The average starting salary for a mechanical engineer major from the U of M is $55,000, according to data from the school's Career Center for Science and Engineering.

Goshert said she never knew how much someone with her degree could make. A bill being introduced on Capitol Hill this week could change that.

The "Student's Right to Know before You Go Act" would require all colleges and universities to report average earnings by students, as well as the average cost of a program and debt accumulated. Sen. Ron Wyden, an Oregon Democrat, unsuccessfully tried to pass it last year and will reintroduce it again this year.
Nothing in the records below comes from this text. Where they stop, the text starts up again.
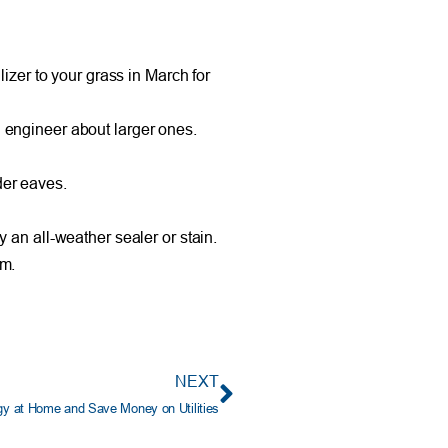
zer to your grass in March for
l engineer about larger ones.
der eaves.
an all-weather sealer or stain.
em.
NEXT
y at Home and Save Money on Utilities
Currently, most schools make the cost and debt information public, but not all keep tabs on student salaries. Requiring all schools to do it could prove difficult, according to Mark Sorenson-Wagner, the director of the career center.

"It can really be difficult just to look at an average number and figure out what does that really mean for the type of position I'm looking for," he said.

For the last few years, his office has posted student salaries online because a lot of families looking into the U of M asked for that information. A lot of employers also use that data, according to Sorenson-Wagner.

"A lot of them will come to us and ask us what our average salary because they want to make sure they're benchmarking the types of salaries they're offering to be competitive," he said.

He says money shouldn't be the only thing to consider when choosing a school. Goshert said she picked her major not based on money, but rather something she was good at and enjoys doing.

There are plenty of tools to help students compare salaries including the National Association of Colleges and Employerpayscale.com and salary.com.